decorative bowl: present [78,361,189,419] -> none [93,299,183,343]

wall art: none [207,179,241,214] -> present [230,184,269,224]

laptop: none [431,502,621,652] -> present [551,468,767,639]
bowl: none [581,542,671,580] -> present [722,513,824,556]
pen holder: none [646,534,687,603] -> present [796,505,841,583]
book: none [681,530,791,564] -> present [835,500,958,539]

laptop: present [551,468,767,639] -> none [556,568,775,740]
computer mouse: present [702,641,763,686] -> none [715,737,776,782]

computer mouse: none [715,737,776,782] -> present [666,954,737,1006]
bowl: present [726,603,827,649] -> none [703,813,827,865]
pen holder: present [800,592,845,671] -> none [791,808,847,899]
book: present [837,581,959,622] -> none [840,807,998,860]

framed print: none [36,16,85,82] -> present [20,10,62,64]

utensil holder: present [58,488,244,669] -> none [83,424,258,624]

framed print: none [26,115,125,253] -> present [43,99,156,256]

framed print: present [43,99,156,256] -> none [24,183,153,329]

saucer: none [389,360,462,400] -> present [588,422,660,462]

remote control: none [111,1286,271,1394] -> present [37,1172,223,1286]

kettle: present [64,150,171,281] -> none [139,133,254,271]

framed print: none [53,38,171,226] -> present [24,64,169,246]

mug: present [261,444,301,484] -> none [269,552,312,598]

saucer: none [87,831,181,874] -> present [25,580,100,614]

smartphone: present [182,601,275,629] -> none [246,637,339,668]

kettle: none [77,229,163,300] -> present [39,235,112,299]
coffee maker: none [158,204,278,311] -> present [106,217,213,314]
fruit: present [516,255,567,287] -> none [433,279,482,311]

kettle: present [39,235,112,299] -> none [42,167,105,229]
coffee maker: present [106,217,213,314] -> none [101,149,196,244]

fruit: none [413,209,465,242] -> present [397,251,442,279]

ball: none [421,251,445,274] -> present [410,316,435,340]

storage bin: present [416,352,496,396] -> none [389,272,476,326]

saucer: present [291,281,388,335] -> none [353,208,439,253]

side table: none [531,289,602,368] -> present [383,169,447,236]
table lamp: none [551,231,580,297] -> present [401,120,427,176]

◆ ◆ ◆ ◆ ◆ ◆ ◆

■ WHAT YOU HAVE TO DO ■
Nothing may be dropped or altered; repeat every record in full.

■ RESPONSE BOX ■
decorative bowl: present [78,361,189,419] -> none [93,299,183,343]

wall art: none [207,179,241,214] -> present [230,184,269,224]

laptop: none [431,502,621,652] -> present [551,468,767,639]
bowl: none [581,542,671,580] -> present [722,513,824,556]
pen holder: none [646,534,687,603] -> present [796,505,841,583]
book: none [681,530,791,564] -> present [835,500,958,539]

laptop: present [551,468,767,639] -> none [556,568,775,740]
computer mouse: present [702,641,763,686] -> none [715,737,776,782]

computer mouse: none [715,737,776,782] -> present [666,954,737,1006]
bowl: present [726,603,827,649] -> none [703,813,827,865]
pen holder: present [800,592,845,671] -> none [791,808,847,899]
book: present [837,581,959,622] -> none [840,807,998,860]

framed print: none [36,16,85,82] -> present [20,10,62,64]

utensil holder: present [58,488,244,669] -> none [83,424,258,624]

framed print: none [26,115,125,253] -> present [43,99,156,256]

framed print: present [43,99,156,256] -> none [24,183,153,329]

saucer: none [389,360,462,400] -> present [588,422,660,462]

remote control: none [111,1286,271,1394] -> present [37,1172,223,1286]

kettle: present [64,150,171,281] -> none [139,133,254,271]

framed print: none [53,38,171,226] -> present [24,64,169,246]

mug: present [261,444,301,484] -> none [269,552,312,598]

saucer: none [87,831,181,874] -> present [25,580,100,614]

smartphone: present [182,601,275,629] -> none [246,637,339,668]

kettle: none [77,229,163,300] -> present [39,235,112,299]
coffee maker: none [158,204,278,311] -> present [106,217,213,314]
fruit: present [516,255,567,287] -> none [433,279,482,311]

kettle: present [39,235,112,299] -> none [42,167,105,229]
coffee maker: present [106,217,213,314] -> none [101,149,196,244]

fruit: none [413,209,465,242] -> present [397,251,442,279]

ball: none [421,251,445,274] -> present [410,316,435,340]

storage bin: present [416,352,496,396] -> none [389,272,476,326]

saucer: present [291,281,388,335] -> none [353,208,439,253]

side table: none [531,289,602,368] -> present [383,169,447,236]
table lamp: none [551,231,580,297] -> present [401,120,427,176]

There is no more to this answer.